YOUR ASSIGNMENT: For each entry, repeat the text exactly and omit any picture it holds.

Recorded data
··········

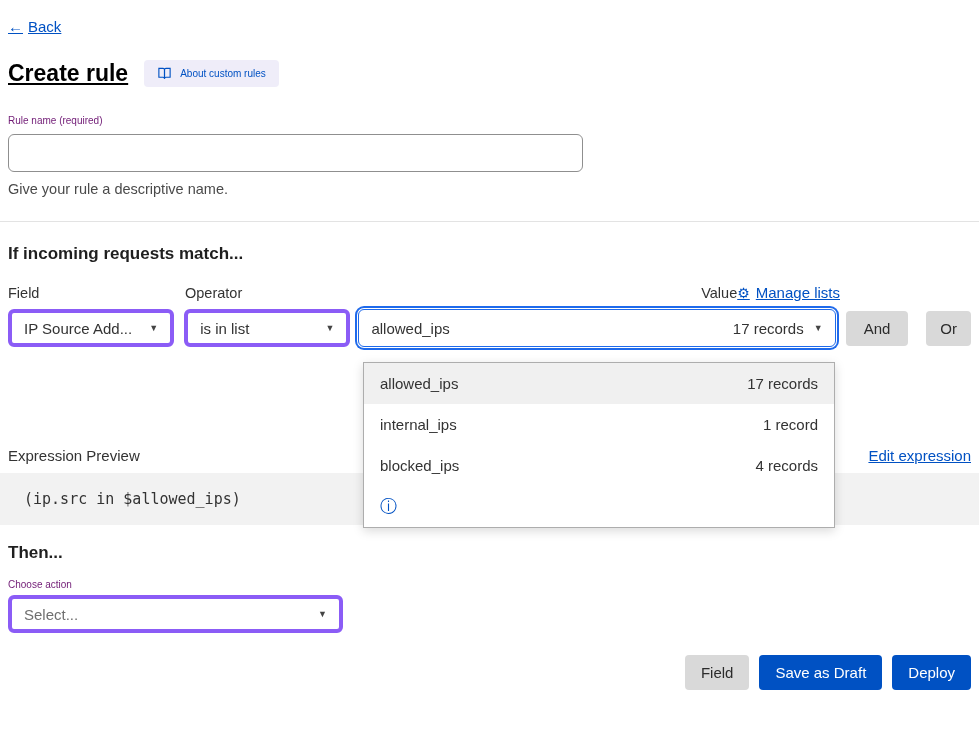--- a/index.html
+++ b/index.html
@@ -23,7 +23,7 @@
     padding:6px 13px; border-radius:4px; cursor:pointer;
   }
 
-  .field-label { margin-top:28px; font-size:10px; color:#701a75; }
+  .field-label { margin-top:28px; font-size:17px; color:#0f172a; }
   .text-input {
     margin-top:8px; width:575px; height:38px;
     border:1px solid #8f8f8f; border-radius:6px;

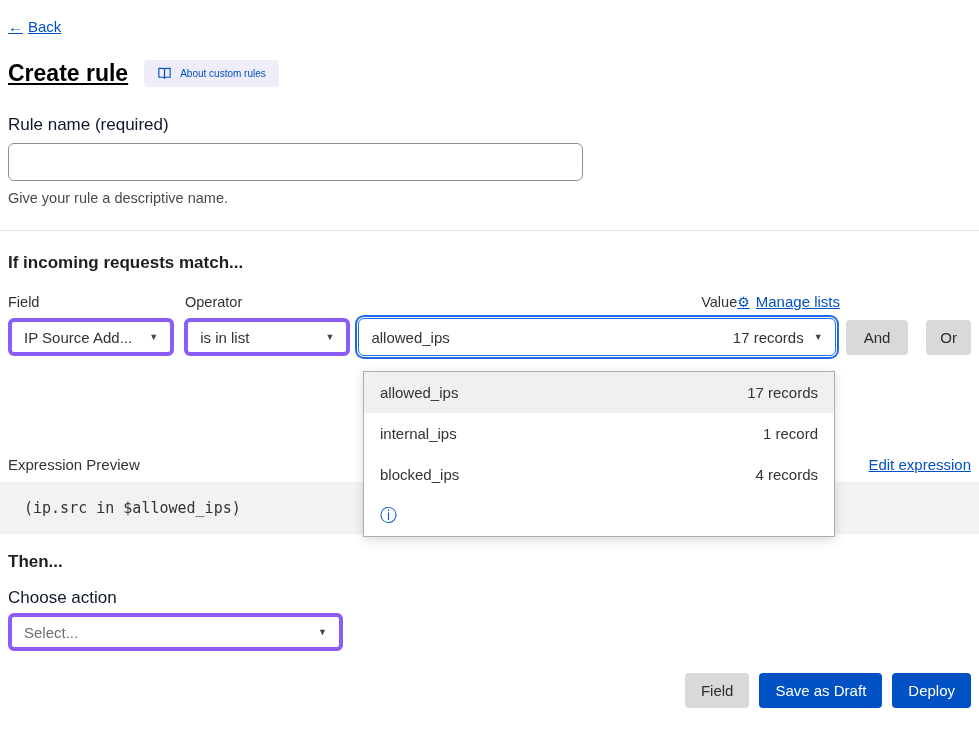--- a/index.html
+++ b/index.html
@@ -40,7 +40,7 @@
   .labels-row { display:flex; font-size:14.5px; color:#333; align-items:center; }
   .col-field { width:167px; margin-right:10px; }
   .col-operator { width:167px; margin-right:8px; }
-  .col-value { width:480px; display:flex; justify-content:flex-end; align-items:center; }
+  .col-value { width:480px; display:flex; justify-content:center; align-items:center;font-family:Liberation Serif, serif; }
   .manage-lists { display:inline-flex; align-items:center; gap:6px; }
   .gear { text-decoration:none; font-size:14px; }
 

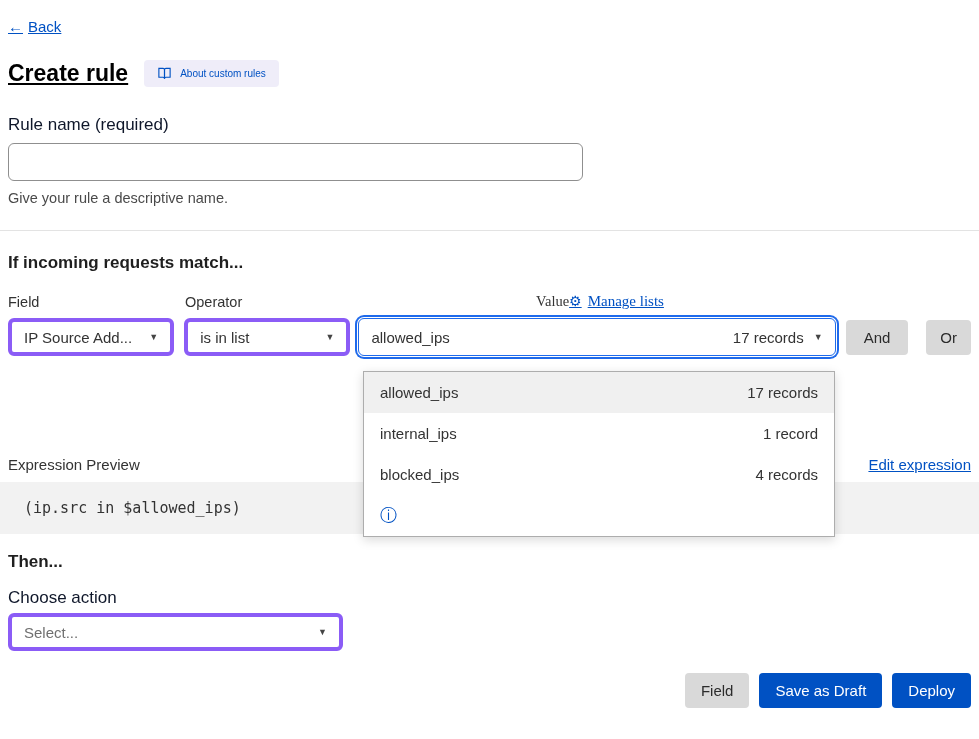--- a/index.html
+++ b/index.html
@@ -60,7 +60,7 @@
   }
   .select-right { display:flex; align-items:center; }
 
-  .btn { border:none; border-radius:4px; font-size:15px; font-family:inherit; cursor:pointer; }
+  .btn { border:none; border-radius:12px; font-size:15px; font-family:inherit; cursor:pointer; }
   .btn-gray { background:#d9d9d9; color:#2b2b2b; padding:9px 16px; }
   .btn-and { margin-left:10px; padding:9px 18px; }
   .btn-or { margin-left:18px; padding:9px 14px; }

··········

EXERCISE RESULT:
--- a/index.html
+++ b/index.html
@@ -23,7 +23,7 @@
     padding:6px 13px; border-radius:4px; cursor:pointer;
   }
 
-  .field-label { margin-top:28px; font-size:10px; color:#701a75; }
+  .field-label { margin-top:28px; font-size:17px; color:#0f172a; }
   .text-input {
     margin-top:8px; width:575px; height:38px;
     border:1px solid #8f8f8f; border-radius:6px;

--- a/index.html
+++ b/index.html
@@ -40,7 +40,7 @@
   .labels-row { display:flex; font-size:14.5px; color:#333; align-items:center; }
   .col-field { width:167px; margin-right:10px; }
   .col-operator { width:167px; margin-right:8px; }
-  .col-value { width:480px; display:flex; justify-content:flex-end; align-items:center; }
+  .col-value { width:480px; display:flex; justify-content:center; align-items:center;font-family:Liberation Serif, serif; }
   .manage-lists { display:inline-flex; align-items:center; gap:6px; }
   .gear { text-decoration:none; font-size:14px; }
 

--- a/index.html
+++ b/index.html
@@ -60,7 +60,7 @@
   }
   .select-right { display:flex; align-items:center; }
 
-  .btn { border:none; border-radius:4px; font-size:15px; font-family:inherit; cursor:pointer; }
+  .btn { border:none; border-radius:12px; font-size:15px; font-family:inherit; cursor:pointer; }
   .btn-gray { background:#d9d9d9; color:#2b2b2b; padding:9px 16px; }
   .btn-and { margin-left:10px; padding:9px 18px; }
   .btn-or { margin-left:18px; padding:9px 14px; }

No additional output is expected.